Via Ken Berger of CBSSports.com:

While those elite free agents prepare for an unmitigated frenzy set to begin at 12:01 a.m. Thursday, a certain gentle giant who’s a couple years away from any such courtship is quietly beginning to formulate a plan that he’d like management to execute. And it turns out that Dwight Howard, the most physically gifted big man in basketball, wants to team up with the most physical gifted little guy in basketball: Chris Paul.

On the eve of the most anticipated free-agent signing period since 1996, when Howard was 10 years old, the Magic center has formulated a short list of players he’d like GM Otis Smith to pursue this summer. No. 1 on the list, according to a person with close ties to Orlando management, is Hornets point guard Chris Paul. [...]

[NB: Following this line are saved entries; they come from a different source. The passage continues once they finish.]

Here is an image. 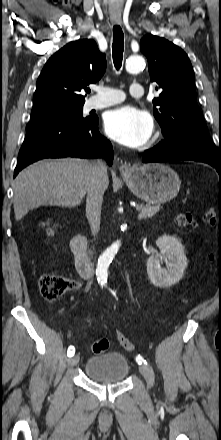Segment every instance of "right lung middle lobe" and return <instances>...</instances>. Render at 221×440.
<instances>
[{"label": "right lung middle lobe", "instance_id": "obj_1", "mask_svg": "<svg viewBox=\"0 0 221 440\" xmlns=\"http://www.w3.org/2000/svg\"><path fill=\"white\" fill-rule=\"evenodd\" d=\"M83 105L79 106H54L43 109L34 110L31 112V120L49 117L65 118L71 121H87L90 118L82 116ZM30 120V121H31Z\"/></svg>", "mask_w": 221, "mask_h": 440}]
</instances>
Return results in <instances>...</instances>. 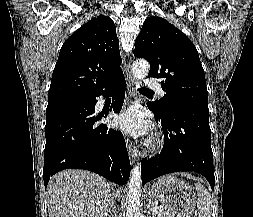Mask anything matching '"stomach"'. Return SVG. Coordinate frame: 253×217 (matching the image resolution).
Wrapping results in <instances>:
<instances>
[{"instance_id": "0dacf381", "label": "stomach", "mask_w": 253, "mask_h": 217, "mask_svg": "<svg viewBox=\"0 0 253 217\" xmlns=\"http://www.w3.org/2000/svg\"><path fill=\"white\" fill-rule=\"evenodd\" d=\"M148 194L172 217H192L197 203L192 187L171 175L159 178L148 188Z\"/></svg>"}]
</instances>
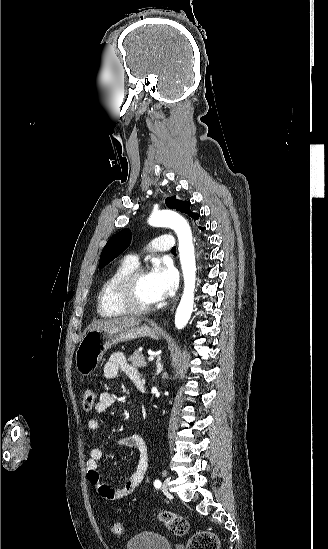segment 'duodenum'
Wrapping results in <instances>:
<instances>
[{
	"instance_id": "410a0bca",
	"label": "duodenum",
	"mask_w": 328,
	"mask_h": 549,
	"mask_svg": "<svg viewBox=\"0 0 328 549\" xmlns=\"http://www.w3.org/2000/svg\"><path fill=\"white\" fill-rule=\"evenodd\" d=\"M133 382H134L136 388H137L139 391H141V392H143V393L147 392L145 383L143 382V380L141 379L140 376L135 377V378L133 379Z\"/></svg>"
}]
</instances>
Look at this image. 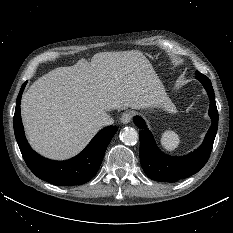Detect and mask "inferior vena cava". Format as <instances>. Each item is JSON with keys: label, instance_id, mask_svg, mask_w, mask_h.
<instances>
[{"label": "inferior vena cava", "instance_id": "obj_1", "mask_svg": "<svg viewBox=\"0 0 233 233\" xmlns=\"http://www.w3.org/2000/svg\"><path fill=\"white\" fill-rule=\"evenodd\" d=\"M113 123H114V120H113V118H111V116L109 114H103L97 120V124L101 127L112 125Z\"/></svg>", "mask_w": 233, "mask_h": 233}]
</instances>
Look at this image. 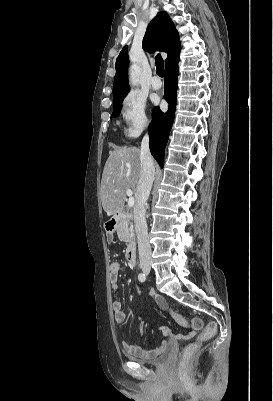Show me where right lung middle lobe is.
I'll use <instances>...</instances> for the list:
<instances>
[{"mask_svg": "<svg viewBox=\"0 0 273 401\" xmlns=\"http://www.w3.org/2000/svg\"><path fill=\"white\" fill-rule=\"evenodd\" d=\"M120 110H121V105H119L117 107H114L113 108V113L111 115V118L118 116L120 114Z\"/></svg>", "mask_w": 273, "mask_h": 401, "instance_id": "dd1d6c3e", "label": "right lung middle lobe"}]
</instances>
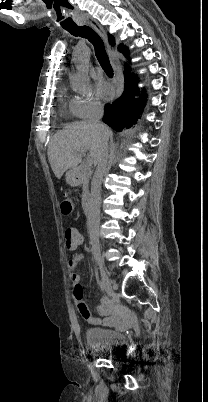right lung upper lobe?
Here are the masks:
<instances>
[{
  "label": "right lung upper lobe",
  "mask_w": 208,
  "mask_h": 402,
  "mask_svg": "<svg viewBox=\"0 0 208 402\" xmlns=\"http://www.w3.org/2000/svg\"><path fill=\"white\" fill-rule=\"evenodd\" d=\"M109 42H110V44H112V45H114L115 44V41H114V37L112 36V35H109ZM123 45H119L118 46V49L121 51L122 49H123Z\"/></svg>",
  "instance_id": "cb5924a9"
}]
</instances>
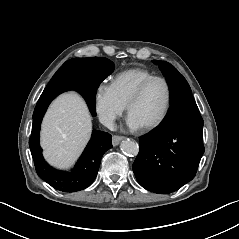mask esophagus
Here are the masks:
<instances>
[{
  "instance_id": "obj_1",
  "label": "esophagus",
  "mask_w": 239,
  "mask_h": 239,
  "mask_svg": "<svg viewBox=\"0 0 239 239\" xmlns=\"http://www.w3.org/2000/svg\"><path fill=\"white\" fill-rule=\"evenodd\" d=\"M125 139L124 136L114 135L112 137V144L113 146H117L121 140Z\"/></svg>"
}]
</instances>
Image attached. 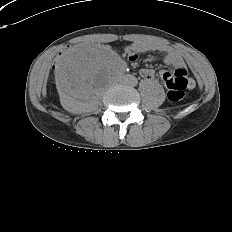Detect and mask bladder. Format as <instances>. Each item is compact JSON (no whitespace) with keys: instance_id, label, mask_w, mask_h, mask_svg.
Wrapping results in <instances>:
<instances>
[{"instance_id":"obj_1","label":"bladder","mask_w":232,"mask_h":232,"mask_svg":"<svg viewBox=\"0 0 232 232\" xmlns=\"http://www.w3.org/2000/svg\"><path fill=\"white\" fill-rule=\"evenodd\" d=\"M75 49H78V47H74V50H75Z\"/></svg>"}]
</instances>
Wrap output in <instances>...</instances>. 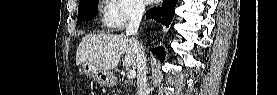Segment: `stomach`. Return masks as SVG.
<instances>
[{"label": "stomach", "mask_w": 277, "mask_h": 95, "mask_svg": "<svg viewBox=\"0 0 277 95\" xmlns=\"http://www.w3.org/2000/svg\"><path fill=\"white\" fill-rule=\"evenodd\" d=\"M82 67L84 73L93 80L97 81L100 85L113 86L115 84V78L112 72L104 70L96 64L90 62H83Z\"/></svg>", "instance_id": "1"}]
</instances>
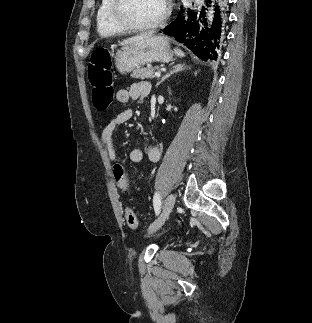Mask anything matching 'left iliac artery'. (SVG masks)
<instances>
[{
	"instance_id": "left-iliac-artery-1",
	"label": "left iliac artery",
	"mask_w": 312,
	"mask_h": 323,
	"mask_svg": "<svg viewBox=\"0 0 312 323\" xmlns=\"http://www.w3.org/2000/svg\"><path fill=\"white\" fill-rule=\"evenodd\" d=\"M153 205H154L155 213L159 214L160 206H161V197L159 193H155L153 197Z\"/></svg>"
}]
</instances>
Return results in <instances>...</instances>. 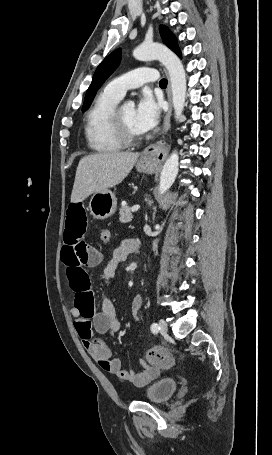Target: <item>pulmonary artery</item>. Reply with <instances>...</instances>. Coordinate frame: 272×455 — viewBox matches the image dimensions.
Segmentation results:
<instances>
[{
    "label": "pulmonary artery",
    "instance_id": "obj_1",
    "mask_svg": "<svg viewBox=\"0 0 272 455\" xmlns=\"http://www.w3.org/2000/svg\"><path fill=\"white\" fill-rule=\"evenodd\" d=\"M157 79L158 73L155 69L139 67L115 78L107 88L122 98L127 90L140 87L147 82H155Z\"/></svg>",
    "mask_w": 272,
    "mask_h": 455
}]
</instances>
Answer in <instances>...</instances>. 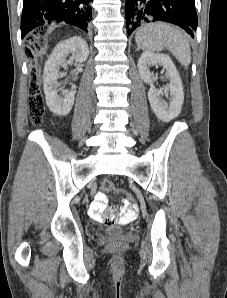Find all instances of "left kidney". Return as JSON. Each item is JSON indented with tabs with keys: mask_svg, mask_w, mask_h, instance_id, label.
I'll return each instance as SVG.
<instances>
[{
	"mask_svg": "<svg viewBox=\"0 0 227 298\" xmlns=\"http://www.w3.org/2000/svg\"><path fill=\"white\" fill-rule=\"evenodd\" d=\"M160 65L166 69V76L170 83L165 89H156L153 85L154 79L150 72V67ZM138 69L142 80L150 84L148 99L155 115L162 121H170L177 117L181 112V106L184 101L183 85L179 73L166 54L144 52L138 60ZM170 94L169 102L163 100L161 96Z\"/></svg>",
	"mask_w": 227,
	"mask_h": 298,
	"instance_id": "5707ae66",
	"label": "left kidney"
}]
</instances>
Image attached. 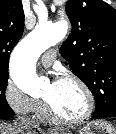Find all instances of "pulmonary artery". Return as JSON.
<instances>
[{
	"instance_id": "pulmonary-artery-1",
	"label": "pulmonary artery",
	"mask_w": 116,
	"mask_h": 134,
	"mask_svg": "<svg viewBox=\"0 0 116 134\" xmlns=\"http://www.w3.org/2000/svg\"><path fill=\"white\" fill-rule=\"evenodd\" d=\"M56 57L55 50H49L42 56V64L44 66H50Z\"/></svg>"
}]
</instances>
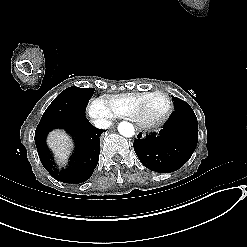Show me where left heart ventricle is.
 Wrapping results in <instances>:
<instances>
[{"mask_svg":"<svg viewBox=\"0 0 247 247\" xmlns=\"http://www.w3.org/2000/svg\"><path fill=\"white\" fill-rule=\"evenodd\" d=\"M163 104H164V99L162 97H155L150 102L149 109L152 113H156L162 107Z\"/></svg>","mask_w":247,"mask_h":247,"instance_id":"b2bd125f","label":"left heart ventricle"}]
</instances>
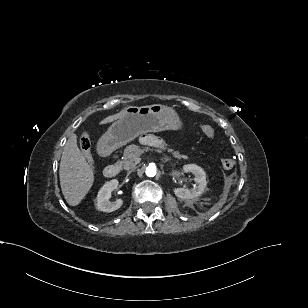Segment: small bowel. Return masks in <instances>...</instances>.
<instances>
[{"label": "small bowel", "instance_id": "small-bowel-1", "mask_svg": "<svg viewBox=\"0 0 308 308\" xmlns=\"http://www.w3.org/2000/svg\"><path fill=\"white\" fill-rule=\"evenodd\" d=\"M140 141L143 144L154 145V146H160L163 143L162 140L159 137H157L155 135H152V134H145V135H143L140 138Z\"/></svg>", "mask_w": 308, "mask_h": 308}]
</instances>
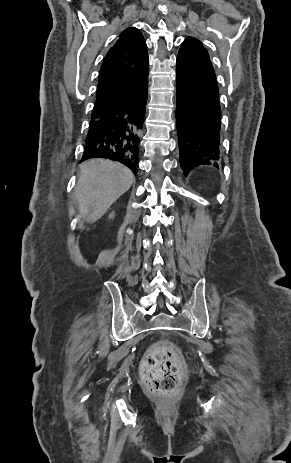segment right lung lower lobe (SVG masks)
I'll use <instances>...</instances> for the list:
<instances>
[{"label": "right lung lower lobe", "mask_w": 291, "mask_h": 463, "mask_svg": "<svg viewBox=\"0 0 291 463\" xmlns=\"http://www.w3.org/2000/svg\"><path fill=\"white\" fill-rule=\"evenodd\" d=\"M148 80L125 102L99 120L91 121L82 160L107 158L138 172L140 134L146 110Z\"/></svg>", "instance_id": "98d812e1"}]
</instances>
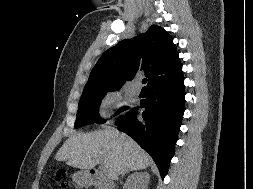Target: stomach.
Returning a JSON list of instances; mask_svg holds the SVG:
<instances>
[{"instance_id":"0dacf381","label":"stomach","mask_w":253,"mask_h":189,"mask_svg":"<svg viewBox=\"0 0 253 189\" xmlns=\"http://www.w3.org/2000/svg\"><path fill=\"white\" fill-rule=\"evenodd\" d=\"M73 181L77 184L83 185L88 184L90 180L88 179V176L85 172L79 171L73 175Z\"/></svg>"}]
</instances>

The Hornets have a point-guard-in-waiting, Darren Collison, who would mitigate the loss of Paul on the court, if not at the ticket office. Any team in the mix for Paul would have to agree to take back Emeka Okafor, scheduled to make $11.8 million next season and $53.2 million over the next for season. The last three seasons will come under a new collective bargaining agreement, in which owners are seeking to dramatically slash salaries. So the full magnitude of taking on such a contract is unknown at this point – but certainly not pleasant.

But one Western Conference executive called the scenario “plausible,” if nothing else because the Magic have shown themselves to have “deep, deep pockets,” the executive said.

To soften the blow from losing Paul, New Orleans would likely insist – and the Magic would agree – on the inclusion of Jameer Nelson in any such trade. Nelson was exposed as a liability in the Magic’s conference finals loss to the Celtics, but could bridge the gap to Collison with a cap-friendly contract that pays him $8.1 million in each of the next three seasons. The Magic have internally explored including Vince Carter in various trades they’re considering, sources say, but Carter’s $17.5 million salary next season might require a third team to get involved or force the Magic to explore another deal for him.

Another player on Howard’s short list, sources say, is Utah free agent Carlos Boozer, who would allow Howard to flourish as a defensive and rebounding force without having to handle the bulk of the scoring on the block, too. The capped-out Magic, of course, would have to acquire Boozer via a sign-and-trade arrangement. The Jazz might be enticed by Brandon Bass and free agent J.J. Redick, for starters.